Article 1 : La République française reconnaît que la traite négrière transatlantique ainsi que la traite dans l'océan Indien d'une part, et l'esclavage d'autre part, perpétrés à partir du XVe siècle, aux Amériques et aux Caraïbes, dans l'océan Indien et en Europe contre les populations africaines, amérindiennes, malgaches et indiennes constituent un crime contre l'humanité.
Article 2 : Les programmes scolaires et les programmes de recherche en histoire et en sciences humaines accorderont à la traite négrière et à l'esclavage la place conséquente qu'ils méritent…
Notre loi et nos programmes scolaires ont oublié parmi les victimes 1 million d’esclaves blancs et leurs esclavagistes d’Alger, et la traite des arabo-musulmans plus grands esclavagistes et génocidaires de l’humanité a également été oubliée. Les quelques lignes qui suivent veulent contribuer à réparer cette défilade républicaine.
Que cette commémoration conduise à une repentance élargie de tous les esclavagistes dont la majorité cache ses responsabilités.
A cette fin, les lignes qui suivent sont donc republiées en ce jour anniversaire en attendant la grande repentance des pays silencieux.
« … Ecoutant avec compassion les récits poignants de la décolonisation de l’Algérie, je mesurais que cent quatre-vingt-dix ans nous séparaient de la cause et plus d’un demi-siècle de son issue avec la guerre d’Algérie. Je découvrais ainsi combien la période écoulée entre ces événements agit sur l’oubli et influe sur nos appréciations.

::::::

## [OBJECTIF DE LA TÂCHE]
Dans l'extrait source, à partir de quel siècle la traite et l'esclavage visés par l'article 1 ont-ils été perpétrés, s'il vous plaît ?

## [INFORMATIONS EXTRAITES]
::::::

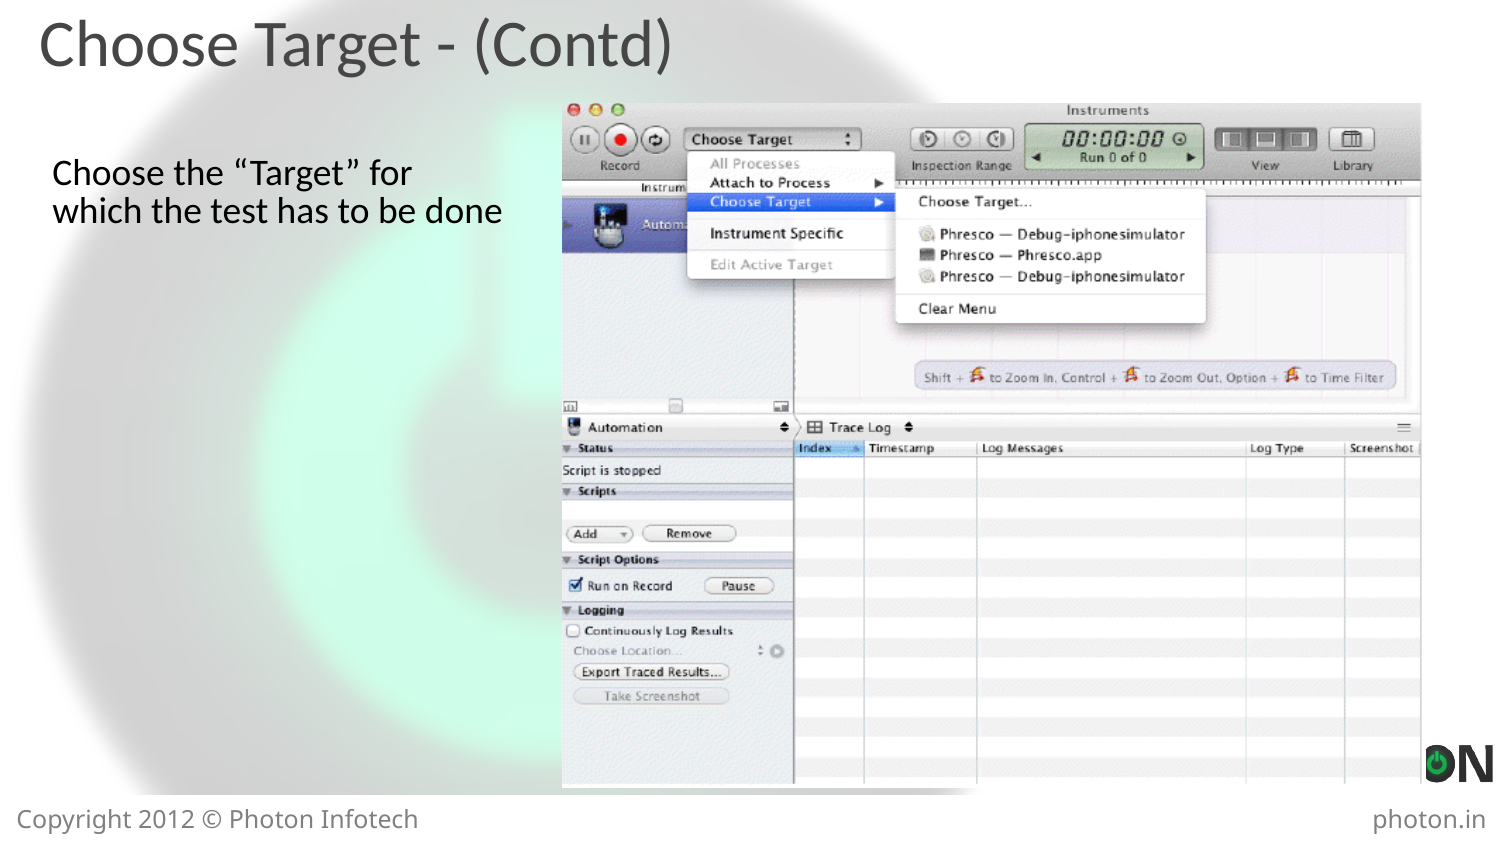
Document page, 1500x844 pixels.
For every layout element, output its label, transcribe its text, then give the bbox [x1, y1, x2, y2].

::::::

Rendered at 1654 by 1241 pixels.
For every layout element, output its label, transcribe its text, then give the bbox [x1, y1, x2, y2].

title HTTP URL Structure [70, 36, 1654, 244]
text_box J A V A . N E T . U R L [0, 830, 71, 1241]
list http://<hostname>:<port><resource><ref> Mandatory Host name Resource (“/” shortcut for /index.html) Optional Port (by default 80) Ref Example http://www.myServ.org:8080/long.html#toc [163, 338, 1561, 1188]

::::::

## [RÉSULTAT]
À partir du XVe siècle.